Inmersos en la vorágine de la campaña electoral andaluza: debates tras controversias, polémicas y porfías; entre tanta reiteración, me aparece de nuevo el extraordinario y conmovedor Miguel Delibes con su magnífico retrato de un poblado castellano enmarcado en su novela Las ratas, en la cual plasma de forma magistral la vida rural de una gente pobre y simple signada por el refranero de las estaciones y el santoral.
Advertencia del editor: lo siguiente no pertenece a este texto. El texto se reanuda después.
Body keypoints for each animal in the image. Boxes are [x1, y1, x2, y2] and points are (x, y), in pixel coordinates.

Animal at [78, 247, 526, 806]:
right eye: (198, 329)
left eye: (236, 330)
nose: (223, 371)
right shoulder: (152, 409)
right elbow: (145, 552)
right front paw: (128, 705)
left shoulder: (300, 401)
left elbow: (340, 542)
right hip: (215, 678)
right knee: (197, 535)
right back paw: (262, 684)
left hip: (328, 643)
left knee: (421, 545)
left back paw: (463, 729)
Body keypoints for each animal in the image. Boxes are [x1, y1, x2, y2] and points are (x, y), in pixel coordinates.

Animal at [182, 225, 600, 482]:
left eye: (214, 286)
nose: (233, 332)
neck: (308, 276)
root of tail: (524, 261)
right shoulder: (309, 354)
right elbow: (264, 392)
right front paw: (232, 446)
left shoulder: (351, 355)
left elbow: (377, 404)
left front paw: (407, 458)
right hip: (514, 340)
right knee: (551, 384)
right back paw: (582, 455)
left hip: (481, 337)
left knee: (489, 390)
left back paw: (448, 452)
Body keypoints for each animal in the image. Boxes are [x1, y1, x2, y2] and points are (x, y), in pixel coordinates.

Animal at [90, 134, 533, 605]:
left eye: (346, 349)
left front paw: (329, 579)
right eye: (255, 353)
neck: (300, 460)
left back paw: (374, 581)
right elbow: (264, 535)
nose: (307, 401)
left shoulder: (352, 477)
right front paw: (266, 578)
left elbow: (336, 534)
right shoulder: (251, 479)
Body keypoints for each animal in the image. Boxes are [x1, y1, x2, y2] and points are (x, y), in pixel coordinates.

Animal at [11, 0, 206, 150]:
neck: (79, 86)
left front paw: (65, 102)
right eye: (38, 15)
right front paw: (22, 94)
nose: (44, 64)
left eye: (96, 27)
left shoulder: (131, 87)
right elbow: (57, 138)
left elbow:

El autor centra la historia en la percepción de este entorno a través de la mirada de un niño de once años, Nini, quien se dedica junto a su padre -el Tío Ratero- a la caza y venta de ratas, resultando sugerente la figura de un chico transmitiendo conocimientos a los mayores. Es aquí donde se personaliza la penuria tangible de un pueblo provocada por la indigencia cultural de sus moradores. Delibes nos muestra a unos personajes toscos condenados a una perenne incultura. Grave desventura la ignorancia. Estos roedores son animales territoriales que habitan en colonias - en Málaga están avecindados en muchas de ellas: Campanillas, Santa Rosalía, Bailén-Miraflores...-. Las ratas crean madrigueras subterráneas y a medida que crece su población se expanden y conectan con otros escondrijos, creando una compleja red de túneles.

Será a causa de ese dinamismo por lo que la concejala del Área de Movilidad del Ayuntamiento advierte de que las ratas tienen su función en la convivencia con los malagueños. Estos nocivos animales, además de provocar graves daños estructurales y eléctricos en los edificios afectados, tienen el cometido de constituir una línea de transmisión de enfermedades como la rabia, el cólera, la peste, la hepatitis o la salmonelosis. Como me recuerda Günter Grass: «En esta gran casa, desde las ratas que conocen los desagües€, vivo y sospecho muchas cosas». Seamos congruentes.